La Terrasse

"La culture est une résistance à la distraction" Pasolini

Théâtre - Critique

Le Vide/Essai de cirque

Le Vide/Essai de cirque - Critique sortie Théâtre Paris _Théâtre Monfort
Le Vide/essai de cirque ou l'Homme face au Ciel. CR. DR

Théâtre Silvia Monfort / par Fragan Gehlker

Publié le 27 septembre 2014 - N° 224

Remarquable ! On peut d’ores et déjà l’affirmer à l’aube d’une saison qui ne fait pourtant que commencer : Le Vide / Essai de cirque en sera l’un des sommets. 

Grâce, entre autres, au théâtre Silvia Monfort, le cirque contemporain s’impose comme un art qui vient puissamment régénérer les arts de la scène. Le lieu avait par exemple vu naître le retentissant Ivan Mosjoukine et ses Notes on the circus il y a deux ans. Un succès comparable attend sans doute Le Vide/Essai de cirque cette saison. En peu de paroles, quelques images saisissantes, et un subtil dosage entre la performance technique, l’intelligence dramaturgique et une sensibilité toute simple, ce spectacle démontre en effet, s’il en était encore besoin, que le cirque est capable de véhiculer sur scène au moins autant de sens, d’émotions et de beauté que ses disciplines cousines de la danse et du théâtre. Au moins autant, voire plus. Car le cirque renouvelle des formes de la scène qui ont tendance à s’user et parce qu’au cirque, on ne peut pas tricher : le risque que court l’acrobate est bien réel et la dureté du métier – le travail incessant de la technique – est toujours en toile de fond. Ainsi, quand Fragan Gehlker regarde ses mains, qu’il frotte discrètement après un passage à la corde, il le rappelle. Et quand ce même Fragan Gehlker s’envole, accroché à la renverse comme une araignée au chapiteau pointu du Monfort, saute aux yeux le caractère exceptionnel des circassiens, demi-dieux qui magnifient nos capacités physiques et défient les lois de la gravité. Entre ces deux extrêmes – douleur et dépassement – circule toute la beauté de cet art.

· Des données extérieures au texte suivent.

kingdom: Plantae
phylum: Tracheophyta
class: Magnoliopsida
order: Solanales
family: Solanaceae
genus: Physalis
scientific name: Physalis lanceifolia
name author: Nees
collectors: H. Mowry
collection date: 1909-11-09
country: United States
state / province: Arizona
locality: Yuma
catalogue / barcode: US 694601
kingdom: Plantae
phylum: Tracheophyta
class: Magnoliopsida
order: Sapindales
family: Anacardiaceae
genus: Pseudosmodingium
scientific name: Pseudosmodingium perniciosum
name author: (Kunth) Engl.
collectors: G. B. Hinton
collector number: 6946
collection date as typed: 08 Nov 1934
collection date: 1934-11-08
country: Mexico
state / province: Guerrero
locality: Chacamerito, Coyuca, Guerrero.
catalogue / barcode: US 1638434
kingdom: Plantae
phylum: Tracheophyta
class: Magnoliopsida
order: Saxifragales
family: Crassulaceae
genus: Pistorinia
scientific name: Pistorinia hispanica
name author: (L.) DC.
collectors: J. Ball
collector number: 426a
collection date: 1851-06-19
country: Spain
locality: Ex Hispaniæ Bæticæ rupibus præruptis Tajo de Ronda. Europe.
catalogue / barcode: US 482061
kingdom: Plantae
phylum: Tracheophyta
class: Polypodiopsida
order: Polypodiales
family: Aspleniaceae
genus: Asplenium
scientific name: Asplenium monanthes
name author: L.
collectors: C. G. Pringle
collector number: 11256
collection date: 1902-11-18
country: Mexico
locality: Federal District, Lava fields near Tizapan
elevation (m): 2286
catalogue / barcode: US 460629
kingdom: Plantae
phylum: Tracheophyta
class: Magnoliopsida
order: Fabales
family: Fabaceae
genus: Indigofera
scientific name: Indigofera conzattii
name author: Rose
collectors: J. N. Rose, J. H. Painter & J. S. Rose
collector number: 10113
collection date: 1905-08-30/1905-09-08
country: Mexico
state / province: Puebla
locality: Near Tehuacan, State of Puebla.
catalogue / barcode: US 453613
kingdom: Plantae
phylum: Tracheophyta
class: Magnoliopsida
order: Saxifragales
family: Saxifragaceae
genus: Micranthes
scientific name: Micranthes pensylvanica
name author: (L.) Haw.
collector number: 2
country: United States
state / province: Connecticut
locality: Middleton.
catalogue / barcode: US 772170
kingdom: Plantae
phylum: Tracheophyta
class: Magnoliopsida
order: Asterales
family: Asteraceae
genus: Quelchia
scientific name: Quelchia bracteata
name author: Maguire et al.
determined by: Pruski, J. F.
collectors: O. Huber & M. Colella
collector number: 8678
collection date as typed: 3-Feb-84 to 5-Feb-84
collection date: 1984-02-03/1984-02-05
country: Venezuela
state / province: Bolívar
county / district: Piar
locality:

Un fil qui relie la Terre au Ciel

C’est sous le signe du fameux Mythe de Sisyphe de Camus que se place Le Vide, qui plaira néanmoins aux grands comme aux petits. Des cordes pendent du toit et certaines tombent. Comme le héros condamné à rouler son rocher pour avoir trop aimé la vie – mort, Sisyphe a trompé les Dieux pour s’extraire des Enfers et revenir sur Terre -,  Fragan Gehlker serait lui aussi parti pour monter et descendre absurdement ces cordes si lui et ses acolytes, Alexis Auffray sur la piste et Maroussia Diaz Verbeke à la dramaturgie, ne savaient donner du sens à leur art. Drôle parce que jouant avec la peur des chutes et le contrepoint entre scène et enregistrements cocasses ; spectaculaire parce que repoussant sans cesse les limites du risque jusqu’à le laisser croire excessif ; émouvant surtout lorsque l’accompagnement au violon – musique sur un fil, malingre et fragile – accompagne quelques ascensions et descentes de corde ; mais aussi superbe parce s’achevant dans un final aussi bouleversant qu’intelligent, Le Vide… permet ainsi de voir la corde comme on ne l’avait jamais pensée : un fil qui relie la Terre au Ciel, l’instrument-métaphore d’un Homme qui ne cesse de vouloir s’élever trop haut, en cela aussi admirable que pathétique, portant dans cet élan existentiel toute sa vitalité.

Eric Demey

A propos de l'événement

Le Vide/Essai de cirque
du mardi 23 septembre 2014 au samedi 11 octobre 2014
_Théâtre Monfort
106 Rue Brancion, 75015 Paris, France

du mardi au samedi à 20h30. Tél : 01 56 08 33 88. Durée : 1h.